Исходный текст —
※
Говорят, что анархизм и социализм русской интеллигенции есть своего рода религия. Именно в вышеуказанном максимализме было открыто присутствие религиозного начала. Далее говорят, что анархизм и социализм суть лишь особые формы индивидуализма и так же, как последний, стремятся к наибольшей полноте и красоте индивидуальной жизни, и в этом, говорят, их религиозное содержание. Во всех этих и подобных указаниях религия понимается совершенно формально и безыдейно.
После христианства, которое учит не только подчинению, но и любви к Богу, основным неотъемлемым элементом всякой религии должна быть, не может не быть вера в спасительную силу и решающее значение личного творчества или, вернее, личного подвига, осуществляемого в согласии с волей Божией. Интересно, что те догматические представления новейшего христианства, которые, как кальвинизм и янсенизм{5}, доводили до высшего теоретического напряжения идею детерминизма в учении о предопределении, рядом с ней психологически и практически ставили и проводили идею личного подвига. Не может быть религии без идеи Бога, и не может быть ее без идеи личного подвига.
※
Показанные данные —
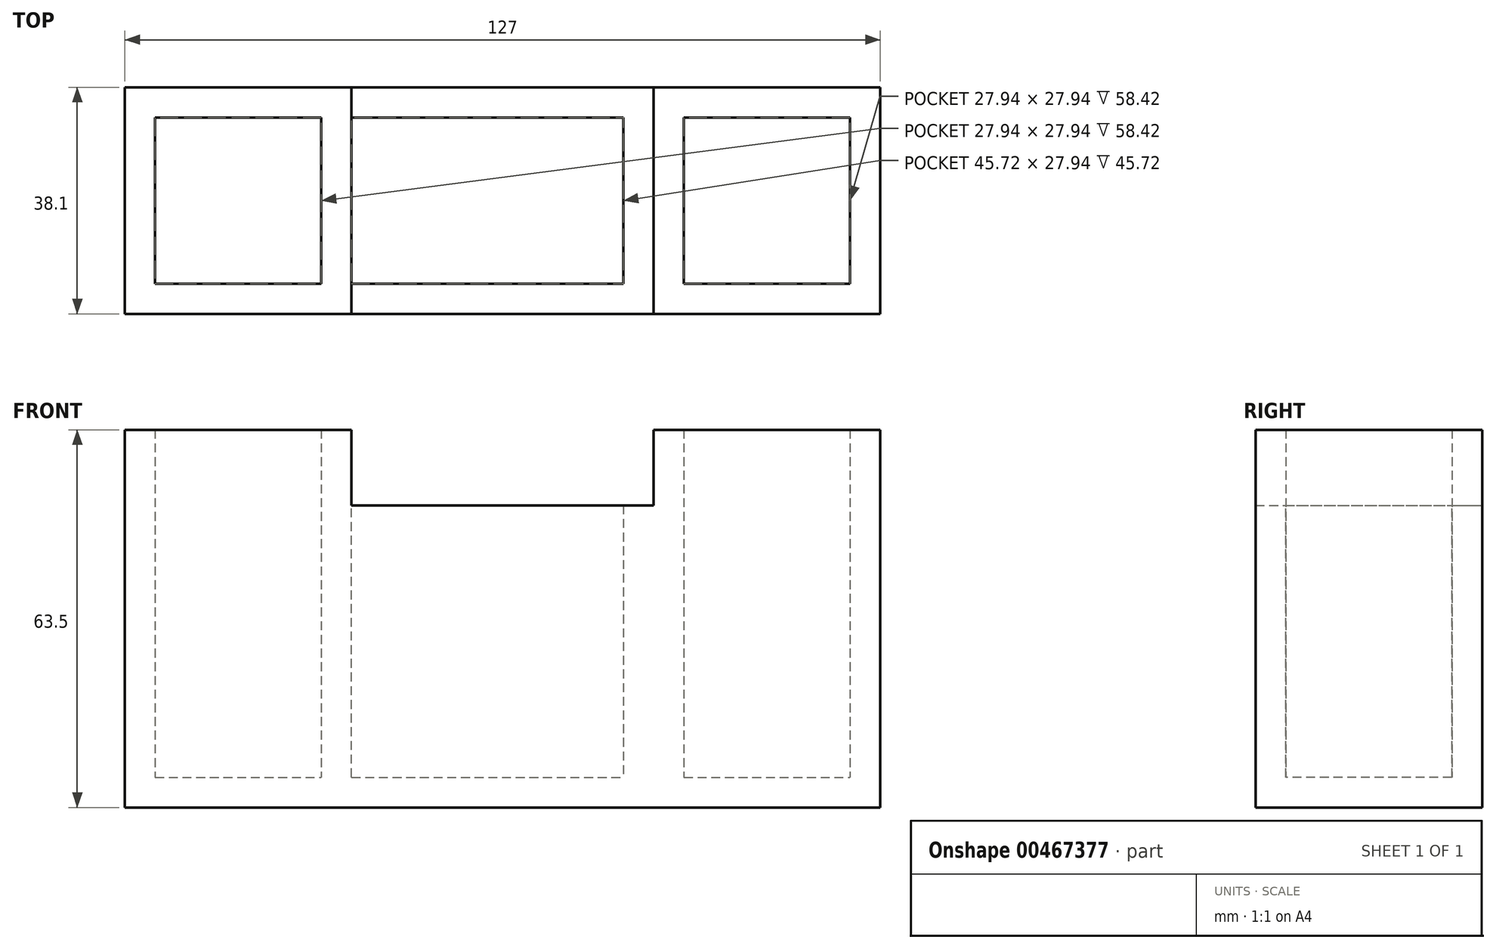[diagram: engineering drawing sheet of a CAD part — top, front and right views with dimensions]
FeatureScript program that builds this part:
annotation { "Feature Type Name" : "Feature", "Feature Type Description" : "" }
export const myFeature = defineFeature(function(context is Context, id is Id, definition is map)
    precondition{}
    {
        {
            var Q0;
            Q0=qCreatedBy(makeId("Top.planeOp"),FACE);
            var sketch = newSketch(context, id + "F0", { "sketchPlane" : qUnion([Q0])});
            skLineSegment(sketch, "E0.bottom", {"start": v(-63.5, 19.05) * mm, "end": v(63.5, 19.05) * mm});
            skLineSegment(sketch, "E0.top", {"start": v(-63.5, -19.05) * mm, "end": v(63.5, -19.05) * mm});
            skLineSegment(sketch, "E0.left", {"start": v(-63.5, 19.05) * mm, "end": v(-63.5, -19.05) * mm});
            skLineSegment(sketch, "E0.right", {"start": v(63.5, 19.05) * mm, "end": v(63.5, -19.05) * mm});
            skPoint(sketch, "E0.middle", {"position": v(0, 0) * mm});
            skLineSegment(sketch, "E1", {"start": v(-25.4, -19.05) * mm, "end": v(-25.4, 19.05) * mm});
            skLineSegment(sketch, "E2", {"start": v(25.4, -19.05) * mm, "end": v(25.4, 19.05) * mm});
            skLineSegment(sketch, "E3", {"start": v(30.48, -19.05) * mm, "end": v(30.48, 19.05) * mm});
            skSolve(sketch);
        }
        {
            var Q0;
            {var subQ0=sQuery(id+"F0.wireOp",EDGE,"E0.left");Q0=makeQuery(id+"F0.imprint","IMPRINT",FACE,{"disambiguationData":[TD([[makeQuery(id+"F0.imprint","IMPRINT",EDGE,{"derivedFrom":subQ0}),1.0]])]});}
            extrude(context, id + "F1", {"entities" : qUnion([Q0]), "depth" : 63.5 * mm});
        }
        {
            var Q0;
            Q0=makeQuery(id+"F1.opExtrude","CAP_FACE",FACE,{"disambiguationData":[OSD([sQuery(id+"F0.wireOp",EDGE,"E0.bottom"),sQuery(id+"F0.wireOp",EDGE,"E0.top"),sQuery(id+"F0.wireOp",EDGE,"E0.left"),sQuery(id+"F0.wireOp",EDGE,"E1")])],"isStart":false});
            shell(context, id + "F2", {"entities" : qUnion([Q0]), "thickness" : 5.08 * mm});
        }
        {
            var Q0;
            {var subQ0=sQuery(id+"F0.wireOp",EDGE,"E1");Q0=makeQuery(id+"F0.imprint","IMPRINT",FACE,{"disambiguationData":[TD([[makeQuery(id+"F0.imprint","IMPRINT",EDGE,{"derivedFrom":subQ0}),-1.0]])]});}
            extrude(context, id + "F3", {"entities" : qUnion([Q0]), "operationType" : NewBodyOperationType.ADD, "depth" : 50.8 * mm});
        }
        {
            var Q0;
            {var subQ0=sQuery(id+"F0.wireOp",EDGE,"E0.right");Q0=makeQuery(id+"F0.imprint","IMPRINT",FACE,{"disambiguationData":[TD([[makeQuery(id+"F0.imprint","IMPRINT",EDGE,{"derivedFrom":subQ0}),-1.0]])]});}
            extrude(context, id + "F4", {"entities" : qUnion([Q0]), "operationType" : NewBodyOperationType.ADD, "depth" : 63.5 * mm});
        }
        {
            var Q0;
            Q0=makeQuery(id+"F3.opExtrude","CAP_FACE",FACE,{"disambiguationData":[OSD([sQuery(id+"F0.wireOp",EDGE,"E0.bottom"),sQuery(id+"F0.wireOp",EDGE,"E0.top"),sQuery(id+"F0.wireOp",EDGE,"E1"),sQuery(id+"F0.wireOp",EDGE,"E2")])],"isStart":false});
            shell(context, id + "F5", {"entities" : qUnion([Q0]), "thickness" : 5.08 * mm});
        }
        {
            var Q0;
            Q0=makeQuery(id+"F4.opExtrude","SWEPT_BODY",BODY,{"disambiguationData":[OSD([sQuery(id+"F0.wireOp",EDGE,"E0.bottom"),sQuery(id+"F0.wireOp",EDGE,"E0.top"),sQuery(id+"F0.wireOp",EDGE,"E0.right"),sQuery(id+"F0.wireOp",EDGE,"E3")])]});
            deleteBodies(context, id + "F6", {"entities" : qUnion([Q0])});
        }
        {
            var Q0;
            {var subQ0=sQuery(id+"F0.wireOp",EDGE,"E2");Q0=makeQuery(id+"F0.imprint","IMPRINT",FACE,{"disambiguationData":[TD([[makeQuery(id+"F0.imprint","IMPRINT",EDGE,{"derivedFrom":subQ0}),-1.0]])]});}
            extrude(context, id + "F7", {"entities" : qUnion([Q0]), "operationType" : NewBodyOperationType.ADD, "depth" : 63.5 * mm});
        }
        {
            var Q0;
            {var subQ0=sQuery(id+"F0.wireOp",EDGE,"E0.right");Q0=makeQuery(id+"F0.imprint","IMPRINT",FACE,{"disambiguationData":[TD([[makeQuery(id+"F0.imprint","IMPRINT",EDGE,{"derivedFrom":subQ0}),-1.0]])]});}
            extrude(context, id + "F8", {"entities" : qUnion([Q0]), "operationType" : NewBodyOperationType.ADD, "depth" : 63.5 * mm});
        }
        {
            var Q0;
            {var subQ0=sQuery(id+"F0.wireOp",EDGE,"E3");var subQ1=sQuery(id+"F0.wireOp",EDGE,"E0.top");var subQ2=sQuery(id+"F0.wireOp",EDGE,"E0.bottom");Q0=makeQuery(id+"F8.boolean.opBoolean","MERGE",FACE,{"derivedFrom":[makeQuery(id+"F7.opExtrude","CAP_FACE",FACE,{"disambiguationData":[OSD([subQ2,subQ1,sQuery(id+"F0.wireOp",EDGE,"E2"),subQ0])],"isStart":false}),makeQuery(id+"F8.opExtrude","CAP_FACE",FACE,{"disambiguationData":[OSD([subQ2,subQ1,sQuery(id+"F0.wireOp",EDGE,"E0.right"),subQ0])],"isStart":false})]});}
            shell(context, id + "F9", {"entities" : qUnion([Q0]), "thickness" : 5.08 * mm});
        }
        {
            var Q0;
            {var subQ0=sQuery(id+"F0.wireOp",EDGE,"E2");Q0=makeQuery(id+"F0.imprint","IMPRINT",FACE,{"disambiguationData":[TD([[makeQuery(id+"F0.imprint","IMPRINT",EDGE,{"derivedFrom":subQ0}),-1.0]])]});}
            extrude(context, id + "F10", {"entities" : qUnion([Q0]), "operationType" : NewBodyOperationType.ADD, "depth" : 50.8 * mm});
        }
    });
※
Письменное задание 1 —
Выпишите из исходного текста о религии все существительные, оканчивающиеся на «-изм», в начальной форме.
Письменное задание 2 —
Допишите следующую часть исходного текста о религии и личном подвиге, начав сразу после его последнего предложения.
Данные взяты из другого источника и к тексту не относятся.

Результат упражнения 1 —
анархизм, социализм, максимализм, индивидуализм, кальвинизм, янсенизм, детерминизм

Результат упражнения 2 —
Вполне возможно религиозное отщепенство от государства. Таково отщепенство Толстого. Но именно потому, что Толстой религиозен, он идейно враждебен и социализму, и безрелигиозному анархизму, и стоит вне русской интеллигенции.
Основная философема социализма, идейный стержень, на котором он держится как мировоззрение, есть положение о коренной зависимости добра и зла в человеке от внешних условий. Недаром основателем социализма является последователь французских просветителей и Бентама Роберт Оуэн, выдвинувший учение об образовании человеческого характера, отрицающее идею личной ответственности.
Религия так, как она приемлема для современного человека, учит, что добро в человеке всецело зависит от его свободного подчинения высшему началу. Основная философема всякой религии, утверждаемой не на страхе, а на любви и благоговении, — есть «Царство Божие внутри вас есть»{6}.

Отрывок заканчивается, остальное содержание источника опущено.